Best regards, oleole39

kislyuk commented 1 year ago

Hi - thanks for your suggestion. You have to keep in mind that yq serializes the state of the document to JSON (preserving key order), and uses the toml library to convert it back to TOML. I don't believe the toml library exposes an API for customizing whitespace emitted by the serializer, so I think we have no ability to preserve non-significant whitespace (indentation), and are subject to the toml library's behavior when transforming JSON to TOML.

Even if the API existed for implementing this indentation behavior, I've never seen TOML documents indented the way you indicate. In the case of YAML indentless lists, that behavior is very widespread so implementing it made a lot of sense. To accept a PR to add section indentation behavior in TOML, I'd need to see evidence that this is likewise a widespread practice. If it is indeed widespread and the API exists, then sure, we can add an option.

It is possible that in the future we will switch to the tomllib or tomli-w library for serializing TOML, when those solutions mature a little bit more. This will resolve your other request, to the extent it generalizes (it will follow the section ordering that you prefer in your example).

oleole39 commented 1 year ago

Hello,

Thanks for the reply.

I am new to TOML, and don't have many use case in mind, but mostly 2:

Following your answer I was looking for a reference to that TOML library and landed on the way on TOML repo's wiki where are listed several converters. I tried yj, of which the last release does work almost as I would expect (running cat official-example.toml | ./yj-linux-amd64 -tti) - it still removes some of the "unnecessary" line-breaks I'd rather keep for readability purpose and delete comments, but apart from that it correctly reproduces the expected key order and indentation scheme. Last release's changelog state they implemented a specific toml library and added a new approach for key sorting. Would this approach be compatible with yq/tomlq?

kislyuk commented 1 year ago

OK, I have released yq v3.2.0 which uses tomlkit instead of toml. This matches your preferred section ordering in your example.

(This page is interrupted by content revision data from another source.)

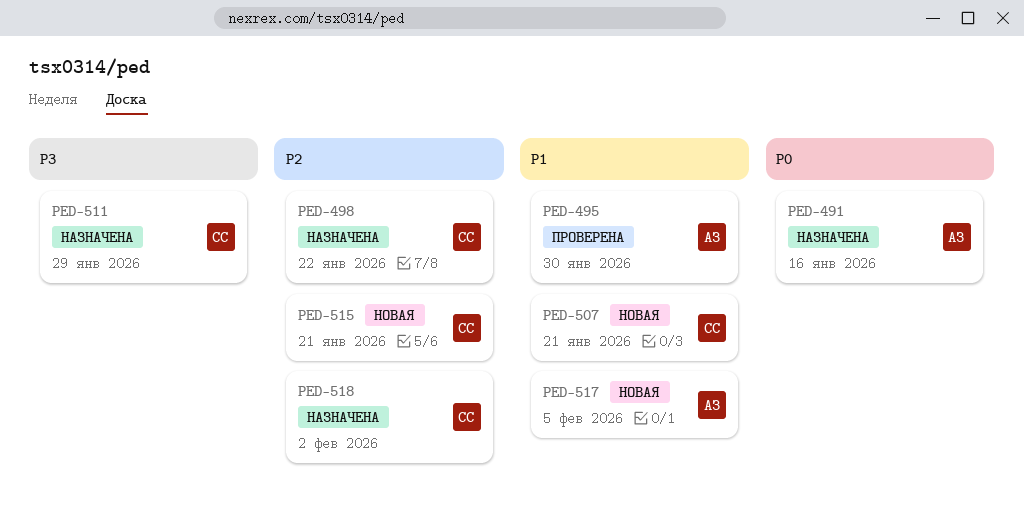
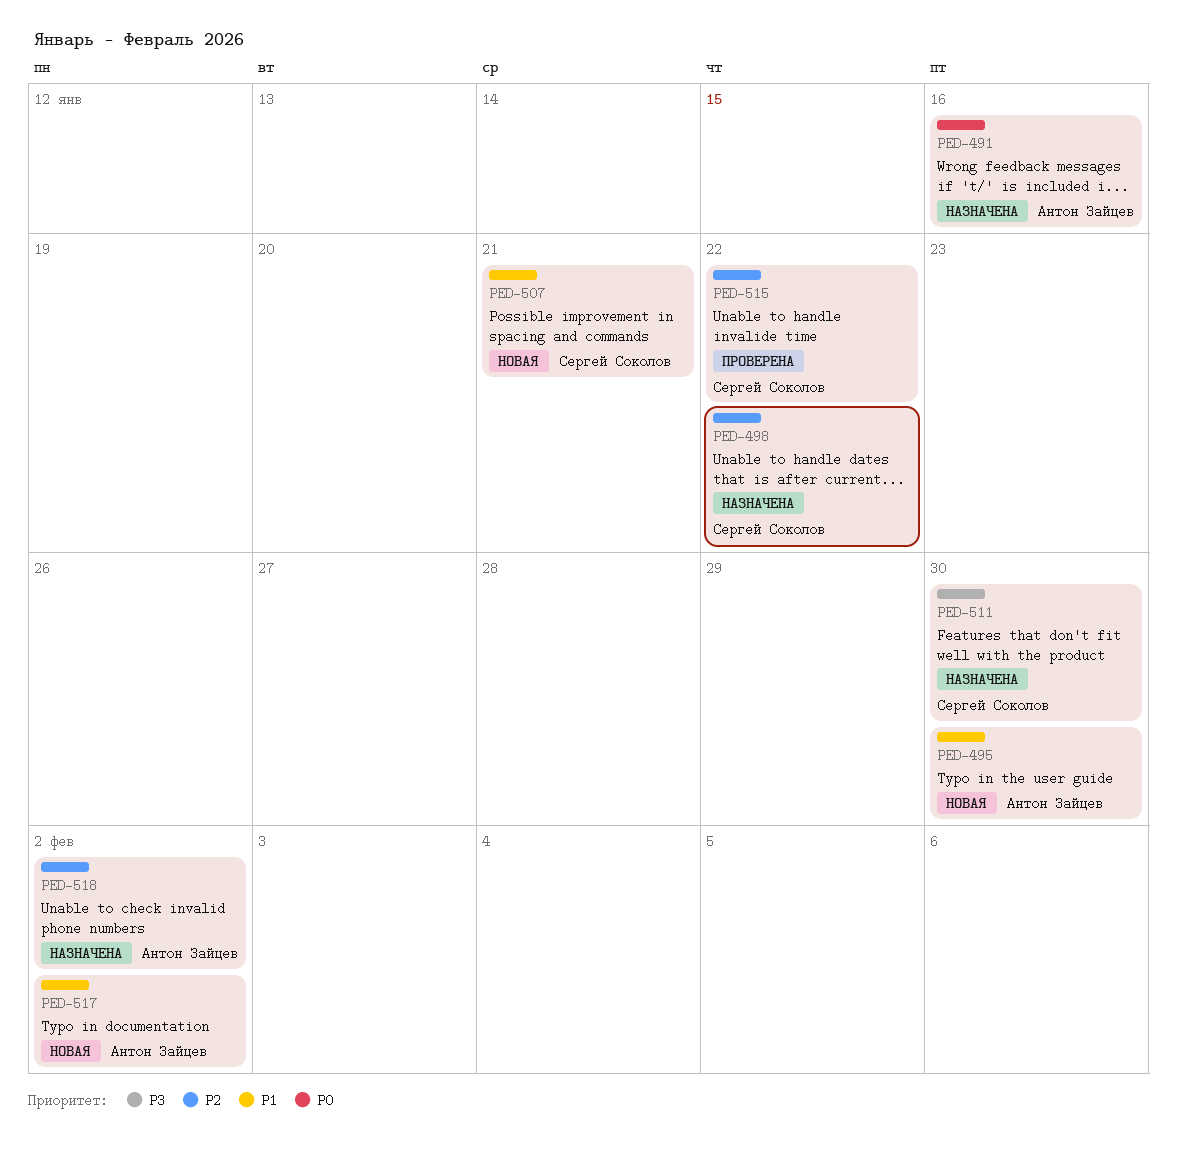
PED-495, status: Проверена -> Новая
PED-511, due: Jan 29 -> Jan 30
PED-515, status: Новая -> Проверена
PED-515, due: Jan 21 -> Jan 22
PED-517, due: Feb 5 -> Feb 2
PED-518, owner: Сергей Соколов -> Антон Зайцев

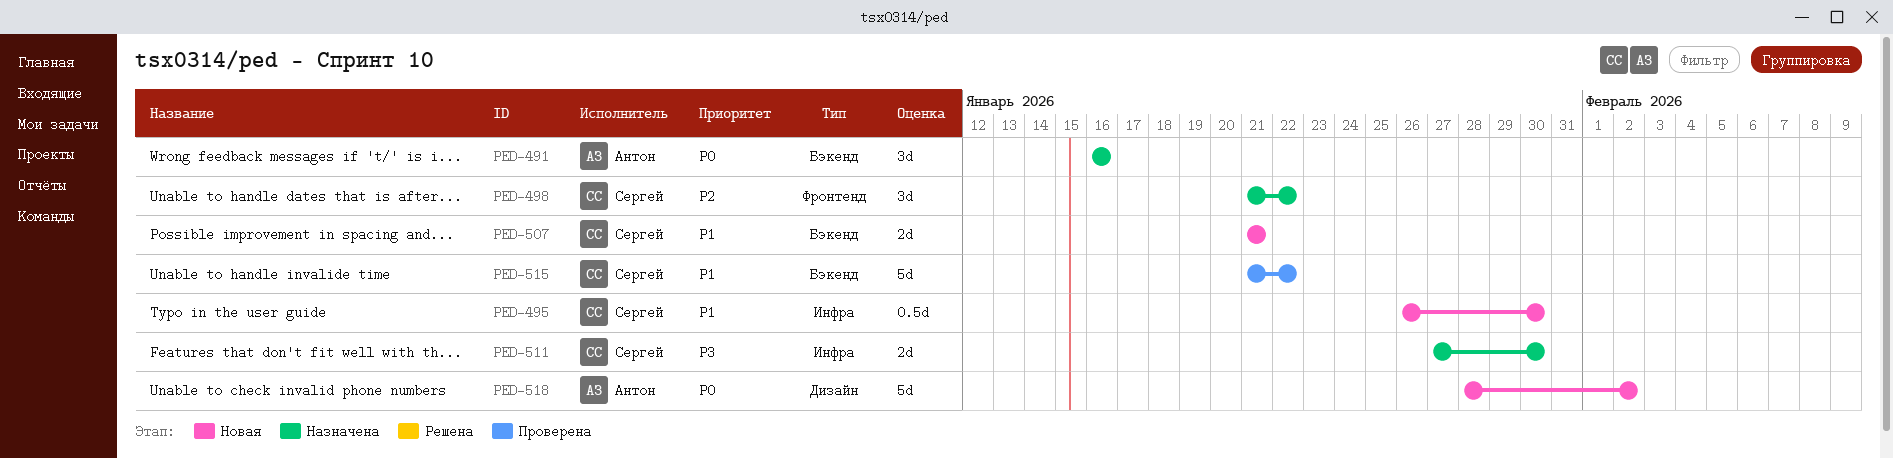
PED-495, owner: Антон Зайцев -> Сергей Соколов
PED-515, priority: P2 -> P1
PED-517: present -> none
PED-518, status: Назначена -> Новая
PED-518, priority: P2 -> P0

The library you linked is not compatible with yq. It is written in Go, and yq is written in Python.

oleole39 commented 1 year ago

Thank you for addressing that issue that fast. 3.2.0 indeed improves the output of cat official-example.toml | tomlq -t which becomes now:

title = "TOML Example"

[owner]
name = "Tom Preston-Werner"
dob = "1979-05-27T07:32:00-08:00"

[database]
server = "192.168.1.1"
ports = [8000, 8001, 8002]
connection_max = 5000
enabled = true

[servers]
[servers.alpha]
ip = "10.0.0.1"
dc = "eqdc10"

[servers.beta]
ip = "10.0.0.2"
dc = "eqdc10"

[clients]
data = [["gamma", "delta"], [1, 2]]
hosts = ["alpha", "omega"]

So it does not remove headers anymore. Great! However it stills remove indent without providing any option to add some and keeps removing comments as well.

Sorry for not replying earlier even though I had read your reply back in April. I have actually been hoping to propose a pull request to add the indent option, but could not spend enough time on it so far. Also, as in the meantime the project I was using tomlq for knew a major evolution making the script using tomlq not required anymore, I am now unsure whether I will ever continue working on this pull request... Better leave this issue as closed.

Best regards and thanks again for your work.